(Material provided begins)

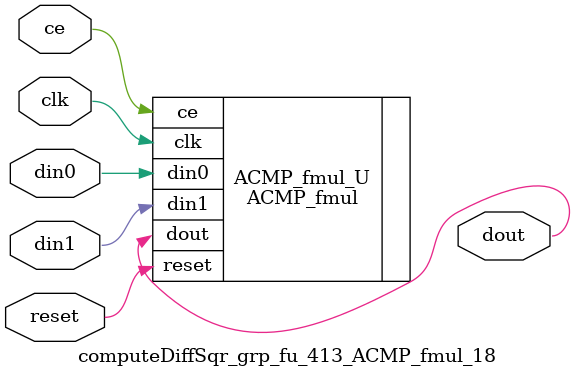
<source format=v>

`timescale 1 ns / 1 ps
module computeDiffSqr_grp_fu_413_ACMP_fmul_18(
    clk,
    reset,
    ce,
    din0,
    din1,
    dout);

parameter ID = 32'd1;
parameter NUM_STAGE = 32'd1;
parameter din0_WIDTH = 32'd1;
parameter din1_WIDTH = 32'd1;
parameter dout_WIDTH = 32'd1;
input clk;
input reset;
input ce;
input[din0_WIDTH - 1:0] din0;
input[din1_WIDTH - 1:0] din1;
output[dout_WIDTH - 1:0] dout;



ACMP_fmul #(
.ID( ID ),
.NUM_STAGE( 4 ),
.din0_WIDTH( din0_WIDTH ),
.din1_WIDTH( din1_WIDTH ),
.dout_WIDTH( dout_WIDTH ))
ACMP_fmul_U(
    .clk( clk ),
    .reset( reset ),
    .ce( ce ),
    .din0( din0 ),
    .din1( din1 ),
    .dout( dout ));

endmodule

</source>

(Material provided ends)

(Task to complete) Reproduce the data above verbatim, minus any images.

(Result)
<source format=v>

`timescale 1 ns / 1 ps
module computeDiffSqr_grp_fu_413_ACMP_fmul_18(
    clk,
    reset,
    ce,
    din0,
    din1,
    dout);

parameter ID = 32'd1;
parameter NUM_STAGE = 32'd1;
parameter din0_WIDTH = 32'd1;
parameter din1_WIDTH = 32'd1;
parameter dout_WIDTH = 32'd1;
input clk;
input reset;
input ce;
input[din0_WIDTH - 1:0] din0;
input[din1_WIDTH - 1:0] din1;
output[dout_WIDTH - 1:0] dout;



ACMP_fmul #(
.ID( ID ),
.NUM_STAGE( 4 ),
.din0_WIDTH( din0_WIDTH ),
.din1_WIDTH( din1_WIDTH ),
.dout_WIDTH( dout_WIDTH ))
ACMP_fmul_U(
    .clk( clk ),
    .reset( reset ),
    .ce( ce ),
    .din0( din0 ),
    .din1( din1 ),
    .dout( dout ));

endmodule

</source>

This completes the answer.